The proposal from the lower Basin states includes a total of 3 million acre-feet of water cuts (12.3% of Lake Powell’s capacity) by 2026. The majority of the water cuts, 2.3 million acre-feet, would be compensated by the federal government under the Inflation Reduction Act of 2022 and the remaining 700,000 acre-feet would be uncompensated, voluntary reductions. The lower basin proposal emphasizes that their plan, if approved, will not require the federal government to step in and dictate mandatory water cuts for each state. The states don’t want to be told what to do and the federal government doesn’t want to be sued, but rather than reaching a stalemate the federal government is considering adopting this plan.
What we don’t know yet is what this will mean for river flows in the Grand Canyon below Glen Canyon Dam. The Bureau of Reclamation is taking this time to analyze this proposal using its models for reservoir operations and river flows. While we are in somewhat of a waiting game, it is our job to ensure that this analysis fully considers the impacts to the environment and recreation opportunities in the Grand Canyon.
The comments that we collected from the river community are still very relevant and we will ensure that they are resubmitted during the next public comment phase slated for late Summer or Fall of this year.
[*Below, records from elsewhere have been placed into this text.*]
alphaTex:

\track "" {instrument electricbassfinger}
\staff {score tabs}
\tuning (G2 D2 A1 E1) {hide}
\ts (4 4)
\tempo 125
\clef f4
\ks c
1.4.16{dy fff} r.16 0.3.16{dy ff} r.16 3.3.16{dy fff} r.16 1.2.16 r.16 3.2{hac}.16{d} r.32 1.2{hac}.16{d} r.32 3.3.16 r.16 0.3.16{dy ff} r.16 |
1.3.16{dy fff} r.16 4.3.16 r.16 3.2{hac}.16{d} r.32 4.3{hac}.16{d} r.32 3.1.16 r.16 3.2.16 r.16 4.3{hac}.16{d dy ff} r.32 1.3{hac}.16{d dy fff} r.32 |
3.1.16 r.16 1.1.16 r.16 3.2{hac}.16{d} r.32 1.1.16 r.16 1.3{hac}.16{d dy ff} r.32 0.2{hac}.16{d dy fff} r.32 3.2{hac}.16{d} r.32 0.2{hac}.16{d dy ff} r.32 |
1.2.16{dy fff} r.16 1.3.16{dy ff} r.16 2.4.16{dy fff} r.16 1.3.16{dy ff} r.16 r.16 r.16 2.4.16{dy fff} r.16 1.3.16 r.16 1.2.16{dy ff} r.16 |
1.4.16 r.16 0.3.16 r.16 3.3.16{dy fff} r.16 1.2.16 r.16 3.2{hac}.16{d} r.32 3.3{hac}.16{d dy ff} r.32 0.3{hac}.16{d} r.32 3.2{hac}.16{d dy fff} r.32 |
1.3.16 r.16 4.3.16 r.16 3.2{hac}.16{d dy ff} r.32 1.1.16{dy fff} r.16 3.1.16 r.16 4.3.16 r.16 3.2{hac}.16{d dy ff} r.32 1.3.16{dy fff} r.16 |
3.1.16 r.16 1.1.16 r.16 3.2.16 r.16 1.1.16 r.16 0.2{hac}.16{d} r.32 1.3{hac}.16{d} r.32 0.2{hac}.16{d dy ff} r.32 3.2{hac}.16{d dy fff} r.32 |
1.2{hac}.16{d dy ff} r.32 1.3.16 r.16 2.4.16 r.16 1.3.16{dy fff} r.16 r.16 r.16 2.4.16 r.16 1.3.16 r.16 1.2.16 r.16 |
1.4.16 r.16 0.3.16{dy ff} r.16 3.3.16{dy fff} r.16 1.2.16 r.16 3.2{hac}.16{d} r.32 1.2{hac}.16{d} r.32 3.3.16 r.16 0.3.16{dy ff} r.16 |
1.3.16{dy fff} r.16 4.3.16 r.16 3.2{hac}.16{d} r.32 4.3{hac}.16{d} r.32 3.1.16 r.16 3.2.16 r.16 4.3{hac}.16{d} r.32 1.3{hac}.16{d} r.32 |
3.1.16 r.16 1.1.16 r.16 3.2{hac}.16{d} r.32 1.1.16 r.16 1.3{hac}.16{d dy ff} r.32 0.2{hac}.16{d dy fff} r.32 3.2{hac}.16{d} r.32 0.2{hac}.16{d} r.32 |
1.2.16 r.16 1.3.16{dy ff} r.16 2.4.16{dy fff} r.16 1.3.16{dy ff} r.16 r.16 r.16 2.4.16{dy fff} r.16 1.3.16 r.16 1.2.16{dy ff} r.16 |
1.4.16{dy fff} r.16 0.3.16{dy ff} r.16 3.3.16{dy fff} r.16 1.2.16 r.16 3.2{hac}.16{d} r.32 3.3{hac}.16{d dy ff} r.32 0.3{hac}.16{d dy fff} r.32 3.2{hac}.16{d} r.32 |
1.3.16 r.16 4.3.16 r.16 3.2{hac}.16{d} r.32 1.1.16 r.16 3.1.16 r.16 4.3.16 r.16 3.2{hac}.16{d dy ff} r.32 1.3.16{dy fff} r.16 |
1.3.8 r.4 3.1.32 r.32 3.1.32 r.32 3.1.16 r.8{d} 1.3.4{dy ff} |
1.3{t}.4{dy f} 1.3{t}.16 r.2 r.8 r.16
The best thing that you can do is to be ready to continue to engage on this when the next draft plan is released and help ensure the voice of river enthusiasts is heard loud and clear.
While the robust snowpack has given the Colorado River Basin a small reprieve, at least something that we can all agree on is that it is not nearly enough to bring water use into balance with what the river provides. While we work through this confusing and nail biting short-term planning process, we also anticipate that the long-term (after 2026) planning for river management will kick off in just a couple weeks.